TASK DETAILS →
Rewrite the items below, replacing "segments" with "slices" and leaving everything else unchanged. Leave the pictures out of your answer.

[[ THE DATA open ]]

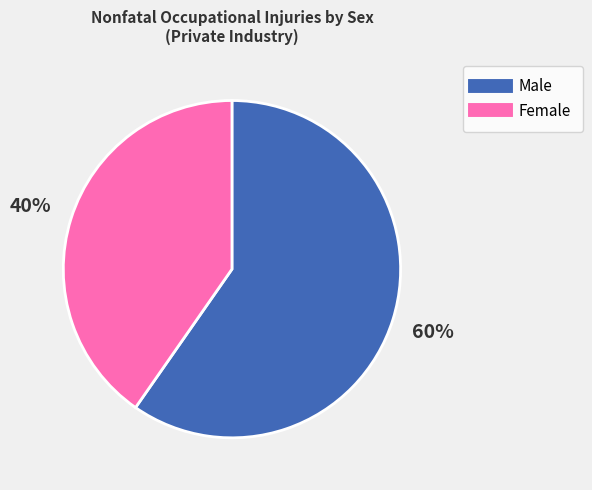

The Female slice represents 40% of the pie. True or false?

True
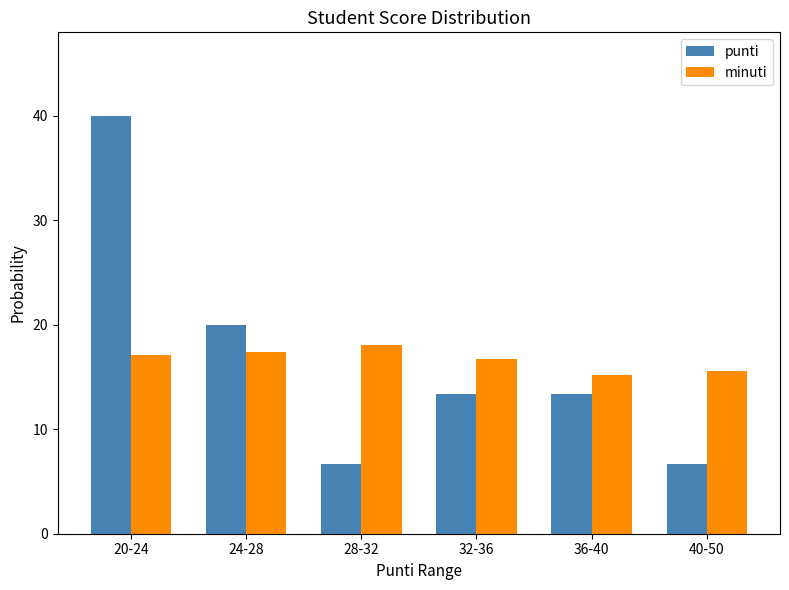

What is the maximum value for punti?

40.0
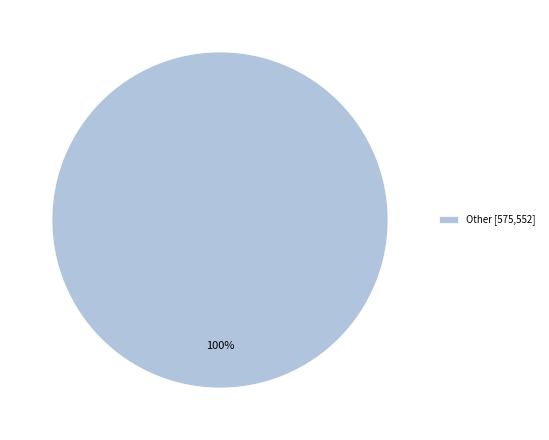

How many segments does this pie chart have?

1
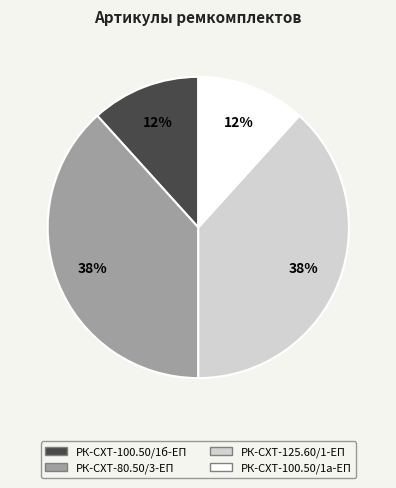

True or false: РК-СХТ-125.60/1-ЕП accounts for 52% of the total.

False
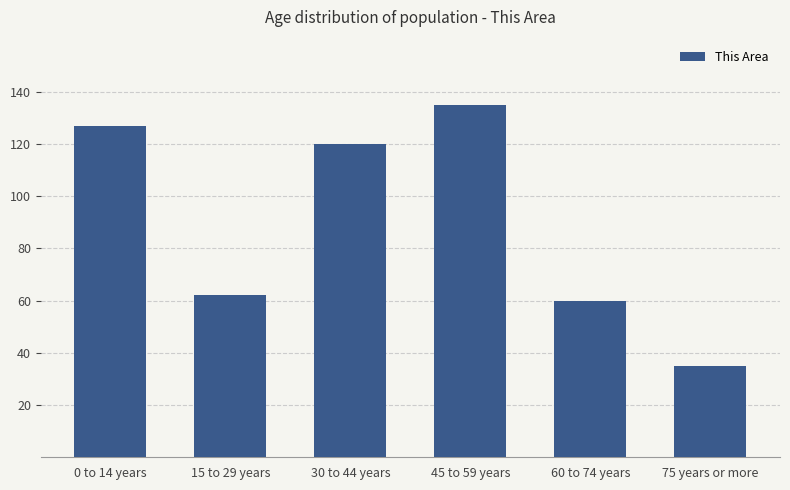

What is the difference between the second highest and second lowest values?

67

[[ THE DATA closed ]]

TASK SOLUTION →
The Female slice represents 40% of the pie. True or false?

True

What is the maximum value for punti?

40.0

How many slices does this pie chart have?

1

True or false: РК-СХТ-125.60/1-ЕП accounts for 52% of the total.

False

What is the difference between the second highest and second lowest values?

67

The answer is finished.